Also I am not sure what you are calculating, that is not a standard twos complement.
module ca2 (
input [2:0] a_i,
output [2:0] twos_comp,
output [2:0] also_twos_comp
);
assign twos_comp = ~a_i + 1'b1;
assign also_twos_comp = -a_i ;
endmodule
You may be dealing with an encoded input, but twos_complement is to negate the number I would expect the sign bit (MSB) to change.
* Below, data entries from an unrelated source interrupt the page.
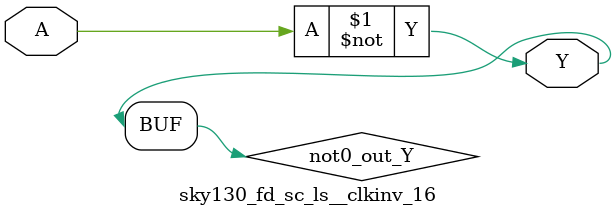
<source format=v>
/*
 * Copyright 2020 The SkyWater PDK Authors
 *
 * Licensed under the Apache License, Version 2.0 (the "License");
 * you may not use this file except in compliance with the License.
 * You may obtain a copy of the License at
 *
 *     https://www.apache.org/licenses/LICENSE-2.0
 *
 * Unless required by applicable law or agreed to in writing, software
 * distributed under the License is distributed on an "AS IS" BASIS,
 * WITHOUT WARRANTIES OR CONDITIONS OF ANY KIND, either express or implied.
 * See the License for the specific language governing permissions and
 * limitations under the License.
 *
 * SPDX-License-Identifier: Apache-2.0
*/


`ifndef SKY130_FD_SC_LS__CLKINV_16_FUNCTIONAL_V
`define SKY130_FD_SC_LS__CLKINV_16_FUNCTIONAL_V

/**
 * clkinv: Clock tree inverter.
 *
 * Verilog simulation functional model.
 */

`timescale 1ns / 1ps
`default_nettype none

`celldefine
module sky130_fd_sc_ls__clkinv_16 (
    Y,
    A
);

    // Module ports
    output Y;
    input  A;

    // Local signals
    wire not0_out_Y;

    //  Name  Output      Other arguments
    not not0 (not0_out_Y, A              );
    buf buf0 (Y         , not0_out_Y     );

endmodule
`endcelldefine

`default_nettype wire
`endif  // SKY130_FD_SC_LS__CLKINV_16_FUNCTIONAL_V

</source>
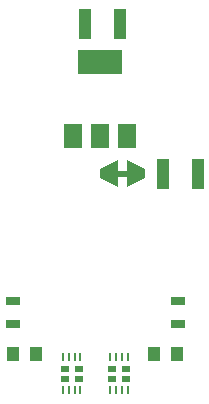
<source format=gbr>
G04 #@! TF.FileFunction,Paste,Top*
%FSLAX46Y46*%
G04 Gerber Fmt 4.6, Leading zero omitted, Abs format (unit mm)*
G04 Created by KiCad (PCBNEW 4.0.6-e0-6349~53~ubuntu16.04.1) date Tue Apr 25 15:56:05 2017*
%MOMM*%
%LPD*%
G01*
G04 APERTURE LIST*
%ADD10C,0.100000*%
%ADD11R,1.000000X2.500000*%
%ADD12R,1.000000X1.250000*%
%ADD13R,1.524000X0.508000*%
%ADD14R,1.300000X0.700000*%
%ADD15R,3.800000X2.000000*%
%ADD16R,1.500000X2.000000*%
%ADD17R,0.250000X0.700000*%
%ADD18R,0.714000X0.498000*%
G04 APERTURE END LIST*
D10*
D11*
X175284000Y-91440000D03*
X178284000Y-91440000D03*
X168680000Y-78740000D03*
X171680000Y-78740000D03*
D12*
X176514000Y-106680000D03*
X174514000Y-106680000D03*
X162560000Y-106680000D03*
X164560000Y-106680000D03*
D10*
G36*
X171450000Y-90297000D02*
X171450000Y-92583000D01*
X169926000Y-91821000D01*
X169926000Y-91059000D01*
X171450000Y-90297000D01*
X171450000Y-90297000D01*
G37*
G36*
X172212000Y-92583000D02*
X172212000Y-90297000D01*
X173736000Y-91059000D01*
X173736000Y-91821000D01*
X172212000Y-92583000D01*
X172212000Y-92583000D01*
G37*
D13*
X171831000Y-91440000D03*
D14*
X176530000Y-102240000D03*
X176530000Y-104140000D03*
X162560000Y-102240000D03*
X162560000Y-104140000D03*
D15*
X169926000Y-81940000D03*
D16*
X169926000Y-88240000D03*
X172226000Y-88240000D03*
X167626000Y-88240000D03*
D17*
X170787000Y-109765000D03*
X171287000Y-109765000D03*
X171787000Y-109765000D03*
X172287000Y-109765000D03*
X172287000Y-106965000D03*
X171787000Y-106965000D03*
X171287000Y-106965000D03*
X170787000Y-106965000D03*
D18*
X172132000Y-107950000D03*
X170942000Y-107950000D03*
X172132000Y-108780000D03*
X170942000Y-108780000D03*
D17*
X166803000Y-109765000D03*
X167303000Y-109765000D03*
X167803000Y-109765000D03*
X168303000Y-109765000D03*
X168303000Y-106965000D03*
X167803000Y-106965000D03*
X167303000Y-106965000D03*
X166803000Y-106965000D03*
D18*
X168148000Y-107950000D03*
X166958000Y-107950000D03*
X168148000Y-108780000D03*
X166958000Y-108780000D03*
M02*

</source>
Although we refer to it as a sign bit it also contains information about the value and therefore can not just be stripped off and leave the number unchanged.
The first solution -> In sequential circuits, the output must be in the form of a reg.
and Next we need to know that in two's complement we start from bit zero to get to the end so the condition is incorrect.
If the zero bit is one, then the zero bit is unchanged and the rest of the bits change to not.
module ca2 (input [2:0] a_i,output reg [2:0] f_o);
always #(a_i[2:0] or f_o[2:0]) begin
if (a_i[0] == 1'b1) begin
f_o[0] = a_i[0];
f_o[2:1] = (~a_i[2:1]);
end
else
if(a_i[1]==1'b1) begin
f_o[1:0] = a_i[1:0];
f_o[2] = (~a_i[2]);
end
else
if(a_i[2] == 1'b1) begin
f_o = a_i ;
end
end
endmodule
The second solution -> In binary numbers, if we subtract the number from zero, we get two's complement .
module ca2 (input [2:0] a_i,output reg [2:0] f_o);
always #(a_i[2:0] or f_o[2:0]) begin
f_o = 3'b000 - a_i ;
end
endmodule
The third solution -> all bits change to not and Finally, they are added to the number one (3'b000 = 3'b0)
module ca2 (input [2:0] a_i,output reg [2:0] f_o);
reg [2:0] finish ;
always #(a_i[2:0] or f_o[2:0]) begin
finish = (~a_i);
f_o = finish + 3'b001 ;
end
endmodule